You should be familiar with most, if not all, of the stuff mentioned in that description, because this is a film that heavily piles on the genericism. From the moment it begins, you already know what kind of movie it’s going to be, which themes it’s going to be tackling, how each character is going to evolve throughout it, the different types of scares it will try to frighten the viewer with, and so on. This is because you have seen all these familiar tropes done countless times over, including in many other Stephen King adaptations, to where it really isn’t that effective of a concept anymore. It’s entirely familiar territory with this script – based on separate drafts by A Quiet Place writers Scott Beck and Bryan Woods, and Black Swan scribe Mark Heyman – from the tackling of grief to the fake-out dream sequence, to even the classic King trope of the mean high school bully, whose only dimension is to give the main characters a hard time (but unlike in a lot of other King adaptations, it’s a trope that is never really seen all the way through to its inevitable conclusion).

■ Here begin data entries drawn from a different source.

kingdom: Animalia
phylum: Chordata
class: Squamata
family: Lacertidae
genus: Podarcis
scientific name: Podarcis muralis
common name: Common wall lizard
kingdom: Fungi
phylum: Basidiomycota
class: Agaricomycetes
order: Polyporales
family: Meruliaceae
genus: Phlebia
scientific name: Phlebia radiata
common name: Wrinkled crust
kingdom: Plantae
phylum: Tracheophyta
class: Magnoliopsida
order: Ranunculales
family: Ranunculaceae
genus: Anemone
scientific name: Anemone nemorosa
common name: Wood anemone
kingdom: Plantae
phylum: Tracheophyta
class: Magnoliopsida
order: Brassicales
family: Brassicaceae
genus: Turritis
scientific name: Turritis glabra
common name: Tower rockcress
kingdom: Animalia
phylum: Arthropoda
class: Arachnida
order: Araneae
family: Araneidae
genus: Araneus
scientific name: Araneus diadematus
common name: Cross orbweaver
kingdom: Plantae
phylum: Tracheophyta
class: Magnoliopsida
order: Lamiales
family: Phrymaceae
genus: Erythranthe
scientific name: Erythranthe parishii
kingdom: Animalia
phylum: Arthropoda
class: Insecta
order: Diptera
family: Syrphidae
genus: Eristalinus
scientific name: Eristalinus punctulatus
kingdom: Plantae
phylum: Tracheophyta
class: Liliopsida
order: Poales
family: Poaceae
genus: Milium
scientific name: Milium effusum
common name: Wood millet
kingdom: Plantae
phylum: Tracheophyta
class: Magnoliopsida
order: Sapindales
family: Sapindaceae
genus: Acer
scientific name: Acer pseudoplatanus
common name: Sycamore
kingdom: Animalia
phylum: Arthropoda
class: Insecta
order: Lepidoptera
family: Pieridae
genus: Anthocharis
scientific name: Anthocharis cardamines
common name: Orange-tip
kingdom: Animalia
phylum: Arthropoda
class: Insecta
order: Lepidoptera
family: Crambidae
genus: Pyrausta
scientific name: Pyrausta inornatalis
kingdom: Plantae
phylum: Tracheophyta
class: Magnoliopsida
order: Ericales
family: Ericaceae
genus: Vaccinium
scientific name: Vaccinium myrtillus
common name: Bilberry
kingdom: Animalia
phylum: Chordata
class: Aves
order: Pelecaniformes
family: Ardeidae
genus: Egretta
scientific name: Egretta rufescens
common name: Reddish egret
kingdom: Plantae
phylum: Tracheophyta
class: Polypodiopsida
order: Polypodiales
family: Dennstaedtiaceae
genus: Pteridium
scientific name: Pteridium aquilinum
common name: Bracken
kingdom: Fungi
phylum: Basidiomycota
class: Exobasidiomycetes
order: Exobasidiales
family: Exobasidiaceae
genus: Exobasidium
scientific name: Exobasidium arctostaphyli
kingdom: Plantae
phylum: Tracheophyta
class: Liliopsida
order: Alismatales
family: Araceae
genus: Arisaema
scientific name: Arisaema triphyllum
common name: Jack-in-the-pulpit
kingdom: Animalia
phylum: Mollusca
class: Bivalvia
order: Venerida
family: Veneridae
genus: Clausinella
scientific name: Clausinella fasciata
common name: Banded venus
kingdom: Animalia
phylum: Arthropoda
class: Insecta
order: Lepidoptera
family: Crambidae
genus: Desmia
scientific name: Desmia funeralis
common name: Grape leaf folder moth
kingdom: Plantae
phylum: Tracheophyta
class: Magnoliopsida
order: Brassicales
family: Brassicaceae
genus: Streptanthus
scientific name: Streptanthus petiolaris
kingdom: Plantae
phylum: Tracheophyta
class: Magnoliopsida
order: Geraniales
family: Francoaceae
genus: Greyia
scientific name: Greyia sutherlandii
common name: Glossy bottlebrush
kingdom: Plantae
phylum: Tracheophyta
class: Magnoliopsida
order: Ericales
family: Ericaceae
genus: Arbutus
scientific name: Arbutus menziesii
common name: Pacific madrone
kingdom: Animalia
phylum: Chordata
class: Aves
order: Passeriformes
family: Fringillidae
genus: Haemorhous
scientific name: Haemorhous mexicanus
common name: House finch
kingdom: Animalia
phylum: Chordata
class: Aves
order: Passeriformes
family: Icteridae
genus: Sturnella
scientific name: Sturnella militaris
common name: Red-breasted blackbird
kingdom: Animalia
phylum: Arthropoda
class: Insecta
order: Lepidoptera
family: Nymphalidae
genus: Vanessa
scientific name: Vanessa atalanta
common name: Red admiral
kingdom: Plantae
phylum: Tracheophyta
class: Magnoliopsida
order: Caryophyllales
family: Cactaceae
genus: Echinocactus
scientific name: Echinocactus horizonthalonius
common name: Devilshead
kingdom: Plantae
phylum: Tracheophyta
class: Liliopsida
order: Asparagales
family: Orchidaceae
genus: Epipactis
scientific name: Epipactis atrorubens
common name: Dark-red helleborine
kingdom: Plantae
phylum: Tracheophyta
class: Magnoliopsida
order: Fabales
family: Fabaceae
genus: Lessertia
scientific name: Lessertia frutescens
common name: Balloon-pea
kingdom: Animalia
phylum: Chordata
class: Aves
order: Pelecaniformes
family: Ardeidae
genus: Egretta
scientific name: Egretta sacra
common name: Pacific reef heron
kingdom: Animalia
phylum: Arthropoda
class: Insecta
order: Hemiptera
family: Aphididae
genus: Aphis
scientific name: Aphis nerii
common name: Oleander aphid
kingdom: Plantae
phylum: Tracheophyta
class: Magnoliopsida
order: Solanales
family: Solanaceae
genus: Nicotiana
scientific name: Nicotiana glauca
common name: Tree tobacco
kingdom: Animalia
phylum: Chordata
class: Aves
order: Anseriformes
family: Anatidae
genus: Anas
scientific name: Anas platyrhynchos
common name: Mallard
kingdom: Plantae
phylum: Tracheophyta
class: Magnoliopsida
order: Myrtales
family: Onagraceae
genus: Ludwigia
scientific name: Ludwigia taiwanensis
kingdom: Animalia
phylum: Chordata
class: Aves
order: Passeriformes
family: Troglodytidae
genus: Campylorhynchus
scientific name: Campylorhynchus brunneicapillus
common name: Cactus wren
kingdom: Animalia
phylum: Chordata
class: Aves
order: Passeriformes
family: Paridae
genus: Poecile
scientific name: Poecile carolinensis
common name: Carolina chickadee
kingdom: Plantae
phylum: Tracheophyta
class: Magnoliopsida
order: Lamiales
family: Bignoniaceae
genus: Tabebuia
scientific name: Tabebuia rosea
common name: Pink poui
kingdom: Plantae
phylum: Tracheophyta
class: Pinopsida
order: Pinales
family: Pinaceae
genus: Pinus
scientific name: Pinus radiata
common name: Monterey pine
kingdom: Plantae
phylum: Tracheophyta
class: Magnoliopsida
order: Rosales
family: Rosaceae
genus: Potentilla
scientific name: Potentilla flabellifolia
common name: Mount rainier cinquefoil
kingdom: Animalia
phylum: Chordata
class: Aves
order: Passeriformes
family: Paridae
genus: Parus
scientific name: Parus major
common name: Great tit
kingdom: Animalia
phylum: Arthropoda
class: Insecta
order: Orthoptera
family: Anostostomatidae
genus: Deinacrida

Knowing just about every step it’s going to take, well before it even lifts its foot off the ground, does make The Boogeyman a slightly less compelling watch. However, that also means that more attention can be paid to its execution (since there isn’t a whole lot in this script that truly wins you over), which is thankfully where the film shines the most. Anyone who has seen Host – and, to a lesser extent, Dashcam – will know that Rob Savage is an extremely playful horror filmmaker, using a mixture of practical effects and editing trickery to create a genuinely creepy atmosphere, and make some of the more traditional scares feel a lot more unsettling. Here, Savage is given a much bigger budget to play around with, which he uses to craft a number of striking sequences that rely heavily on chilling night-time cinematography and swift camera movements, and they work because he is a filmmaker who seems to really appreciate the foundations of horror filmmaking, enough to where he knows how to effectively shoot and steadily build up such a sequence, no matter how familiar it may conceptually be.

The acting is also very good, with Chris Messina as well as younger actors Sophie Thatcher and Vivien Lyra Blair really selling their shared grief and actually feeling like a family unit, albeit one that’s already rather fractured from the moment we first meet them. On paper, their characters are no different from any other horror movie protagonists, especially the younger ones, but these actors share believable enough chemistry with each other and have some genuinely emotional moments by themselves that you are still fully on their side throughout the whole thing, since they’ve done more than enough to make you actually care about people that you otherwise wouldn’t have done under much less assured direction.

If you’re looking for a horror movie that’s seeking to change the game, then The Boogeyman isn’t it – but if you’re after something that’s a well-organised display of familiar items, it’s passable enough entertainment that’s hardly revolutionary, but is at least impressively executed.

SO, TO SUM UP…

The Boogeyman is a middle-of-the-road Stephen King adaptation that plays heavily into familiar tropes and conventions which leave it far from fresh or truly engaging, but some impressive filmmaking by director Rob Savage and strong performances from the likes of Chris Messina and Yellowjackets’ Sophie Thatcher make it a respectable enough display of familiar genre accessories.